As a general rule, injured parties are precluded from recovering more than the amount lost. As such, it follows that where a plaintiff sustains loss of income as a result of a tort because his or her employer has continued to pay his salary while he was unable to work, he or she should not be entitled to recover damages on that account. However, this does not apply in the case where an injured party has been compensated for by a policy of insurance paid for by the injured party. This principle is known as the “private insurance exception” and it was reaffirmed by the Supreme Court in Cunningham v Wheeler, 1994 CanLII 120 (SCC).

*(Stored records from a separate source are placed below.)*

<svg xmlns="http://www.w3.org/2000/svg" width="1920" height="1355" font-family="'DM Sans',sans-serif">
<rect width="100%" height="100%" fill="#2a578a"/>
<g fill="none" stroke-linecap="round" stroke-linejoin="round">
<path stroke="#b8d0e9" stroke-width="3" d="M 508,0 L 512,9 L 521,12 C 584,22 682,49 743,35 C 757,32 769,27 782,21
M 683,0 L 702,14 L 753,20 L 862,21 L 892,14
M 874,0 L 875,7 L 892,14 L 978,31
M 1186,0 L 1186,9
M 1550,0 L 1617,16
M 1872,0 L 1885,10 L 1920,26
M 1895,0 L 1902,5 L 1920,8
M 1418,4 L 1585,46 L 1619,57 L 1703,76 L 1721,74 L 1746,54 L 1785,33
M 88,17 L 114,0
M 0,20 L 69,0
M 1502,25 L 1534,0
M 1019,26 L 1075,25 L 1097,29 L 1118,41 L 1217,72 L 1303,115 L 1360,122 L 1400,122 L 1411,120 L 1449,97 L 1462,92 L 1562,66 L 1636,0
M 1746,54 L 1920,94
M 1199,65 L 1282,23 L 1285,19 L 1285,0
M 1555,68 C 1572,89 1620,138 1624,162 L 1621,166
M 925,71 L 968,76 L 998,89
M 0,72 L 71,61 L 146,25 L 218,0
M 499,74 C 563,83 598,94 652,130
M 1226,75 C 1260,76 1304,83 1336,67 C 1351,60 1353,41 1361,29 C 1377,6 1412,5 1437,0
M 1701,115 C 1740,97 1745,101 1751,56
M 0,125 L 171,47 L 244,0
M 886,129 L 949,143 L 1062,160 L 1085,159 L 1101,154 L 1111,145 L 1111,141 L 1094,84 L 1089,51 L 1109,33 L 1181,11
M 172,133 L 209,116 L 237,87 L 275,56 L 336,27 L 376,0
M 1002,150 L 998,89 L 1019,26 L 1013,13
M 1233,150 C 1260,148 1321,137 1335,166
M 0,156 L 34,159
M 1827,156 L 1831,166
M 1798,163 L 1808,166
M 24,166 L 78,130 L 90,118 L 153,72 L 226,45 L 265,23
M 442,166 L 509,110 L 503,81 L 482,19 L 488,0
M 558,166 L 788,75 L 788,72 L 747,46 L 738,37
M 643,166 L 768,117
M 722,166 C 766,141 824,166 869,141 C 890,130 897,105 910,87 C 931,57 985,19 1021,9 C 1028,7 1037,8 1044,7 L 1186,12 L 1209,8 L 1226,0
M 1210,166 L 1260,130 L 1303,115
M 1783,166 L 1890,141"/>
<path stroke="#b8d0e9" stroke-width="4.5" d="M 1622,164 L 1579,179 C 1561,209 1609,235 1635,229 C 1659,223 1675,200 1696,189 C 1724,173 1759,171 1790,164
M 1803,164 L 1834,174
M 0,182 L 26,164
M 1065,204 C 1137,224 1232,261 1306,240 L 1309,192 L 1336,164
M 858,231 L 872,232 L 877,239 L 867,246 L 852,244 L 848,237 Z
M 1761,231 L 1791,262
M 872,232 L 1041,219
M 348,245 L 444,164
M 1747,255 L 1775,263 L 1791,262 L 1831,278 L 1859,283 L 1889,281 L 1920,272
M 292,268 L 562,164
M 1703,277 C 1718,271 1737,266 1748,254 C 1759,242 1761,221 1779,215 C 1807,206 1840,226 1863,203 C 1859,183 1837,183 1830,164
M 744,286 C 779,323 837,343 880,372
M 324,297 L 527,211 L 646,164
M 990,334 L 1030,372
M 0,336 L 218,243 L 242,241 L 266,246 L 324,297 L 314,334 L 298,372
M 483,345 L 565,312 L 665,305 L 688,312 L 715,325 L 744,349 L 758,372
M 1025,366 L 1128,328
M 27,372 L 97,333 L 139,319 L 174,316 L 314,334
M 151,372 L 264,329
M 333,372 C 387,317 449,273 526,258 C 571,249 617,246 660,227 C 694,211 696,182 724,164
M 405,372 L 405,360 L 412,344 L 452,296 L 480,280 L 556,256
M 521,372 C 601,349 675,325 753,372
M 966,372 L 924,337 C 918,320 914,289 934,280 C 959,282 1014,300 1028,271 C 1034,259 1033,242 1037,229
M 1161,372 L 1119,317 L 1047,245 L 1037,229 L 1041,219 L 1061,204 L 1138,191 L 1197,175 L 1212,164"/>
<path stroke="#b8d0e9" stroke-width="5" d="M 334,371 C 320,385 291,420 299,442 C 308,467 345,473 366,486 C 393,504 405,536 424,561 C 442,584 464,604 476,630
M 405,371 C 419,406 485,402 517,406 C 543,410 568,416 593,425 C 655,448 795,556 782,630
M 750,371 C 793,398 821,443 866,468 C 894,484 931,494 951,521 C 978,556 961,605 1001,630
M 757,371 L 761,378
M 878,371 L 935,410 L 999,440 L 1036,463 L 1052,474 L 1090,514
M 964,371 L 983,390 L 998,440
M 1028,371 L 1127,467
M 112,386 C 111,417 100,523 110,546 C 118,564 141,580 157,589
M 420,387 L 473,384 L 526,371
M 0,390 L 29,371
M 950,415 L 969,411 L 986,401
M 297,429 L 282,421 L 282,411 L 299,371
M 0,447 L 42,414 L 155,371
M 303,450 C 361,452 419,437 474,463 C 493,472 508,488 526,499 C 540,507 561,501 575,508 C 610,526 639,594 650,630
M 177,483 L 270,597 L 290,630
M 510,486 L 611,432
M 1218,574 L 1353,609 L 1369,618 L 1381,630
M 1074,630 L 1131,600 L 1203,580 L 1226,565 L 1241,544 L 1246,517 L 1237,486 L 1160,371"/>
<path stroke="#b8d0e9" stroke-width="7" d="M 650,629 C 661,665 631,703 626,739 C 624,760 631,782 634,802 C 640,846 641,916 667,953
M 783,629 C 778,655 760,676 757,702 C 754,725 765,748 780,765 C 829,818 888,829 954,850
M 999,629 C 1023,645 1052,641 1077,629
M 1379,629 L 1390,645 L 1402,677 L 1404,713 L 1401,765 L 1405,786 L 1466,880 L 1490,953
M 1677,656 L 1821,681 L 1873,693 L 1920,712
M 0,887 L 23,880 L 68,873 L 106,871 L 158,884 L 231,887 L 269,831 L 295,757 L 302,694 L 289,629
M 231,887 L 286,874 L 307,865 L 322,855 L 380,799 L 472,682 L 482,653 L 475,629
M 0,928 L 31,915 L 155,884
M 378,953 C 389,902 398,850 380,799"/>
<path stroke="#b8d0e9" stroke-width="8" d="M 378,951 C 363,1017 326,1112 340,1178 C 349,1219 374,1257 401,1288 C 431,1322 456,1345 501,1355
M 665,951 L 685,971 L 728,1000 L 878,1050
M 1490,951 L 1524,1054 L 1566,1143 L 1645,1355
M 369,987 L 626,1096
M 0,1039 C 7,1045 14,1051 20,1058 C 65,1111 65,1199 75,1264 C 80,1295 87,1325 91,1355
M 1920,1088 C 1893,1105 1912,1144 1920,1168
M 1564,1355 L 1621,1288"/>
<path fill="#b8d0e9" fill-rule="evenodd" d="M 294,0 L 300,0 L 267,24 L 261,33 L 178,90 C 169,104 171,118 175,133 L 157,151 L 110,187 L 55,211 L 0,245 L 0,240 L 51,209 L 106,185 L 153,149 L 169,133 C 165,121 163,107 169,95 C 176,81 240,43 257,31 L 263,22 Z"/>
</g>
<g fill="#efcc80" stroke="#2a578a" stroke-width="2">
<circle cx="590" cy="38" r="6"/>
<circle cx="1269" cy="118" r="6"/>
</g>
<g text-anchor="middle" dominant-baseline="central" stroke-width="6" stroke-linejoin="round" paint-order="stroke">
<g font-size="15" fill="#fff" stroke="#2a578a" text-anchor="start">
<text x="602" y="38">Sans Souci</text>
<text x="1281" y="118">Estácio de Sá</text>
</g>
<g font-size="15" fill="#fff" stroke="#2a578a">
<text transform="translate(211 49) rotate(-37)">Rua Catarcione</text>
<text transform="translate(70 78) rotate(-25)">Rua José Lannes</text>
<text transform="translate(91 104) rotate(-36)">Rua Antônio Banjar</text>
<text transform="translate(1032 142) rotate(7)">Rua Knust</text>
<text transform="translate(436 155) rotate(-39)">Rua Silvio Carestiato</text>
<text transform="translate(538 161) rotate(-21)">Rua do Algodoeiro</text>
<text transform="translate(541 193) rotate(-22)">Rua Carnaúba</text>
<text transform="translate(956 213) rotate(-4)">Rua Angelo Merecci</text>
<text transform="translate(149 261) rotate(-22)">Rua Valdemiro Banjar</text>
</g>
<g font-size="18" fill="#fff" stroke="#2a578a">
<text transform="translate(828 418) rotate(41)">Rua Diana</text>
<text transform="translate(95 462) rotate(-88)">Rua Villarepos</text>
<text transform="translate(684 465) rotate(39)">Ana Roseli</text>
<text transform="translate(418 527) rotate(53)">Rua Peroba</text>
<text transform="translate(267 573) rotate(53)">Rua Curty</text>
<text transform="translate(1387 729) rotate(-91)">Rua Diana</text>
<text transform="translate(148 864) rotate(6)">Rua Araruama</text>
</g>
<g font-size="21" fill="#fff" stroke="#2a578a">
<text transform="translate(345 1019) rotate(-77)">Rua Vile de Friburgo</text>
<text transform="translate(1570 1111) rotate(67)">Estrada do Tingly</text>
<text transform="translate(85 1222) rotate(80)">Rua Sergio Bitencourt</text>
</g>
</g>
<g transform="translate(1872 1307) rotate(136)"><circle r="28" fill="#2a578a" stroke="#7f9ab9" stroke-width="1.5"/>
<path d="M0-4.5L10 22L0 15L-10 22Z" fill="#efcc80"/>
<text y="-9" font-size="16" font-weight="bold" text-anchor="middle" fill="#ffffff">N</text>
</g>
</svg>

In this case, the evidence the appellant put forth indicated that she would receive income replacement benefits tax-free because she had paid 100% of the premiums for LTD coverage. This evidence, that the appellant had directly contributed to the income replacement policy premiums, demonstrated that the insurer had a right of subrogation with respect to the entire loss. The Court thereby held that the motion judge was in error when she denied the appellant the right to recover her lost income.

Conclusion

While moving for summary judgment under rule 19, is often thought of as an ‘easy win’, as the action is undefended and the pleadings are deemed admitted, this case is a formidable example of how plaintiffs can run into trouble without the appropriate evidence, and how areas of uncertainty in the law can create substantial hurdles for plaintiffs in establishing liability.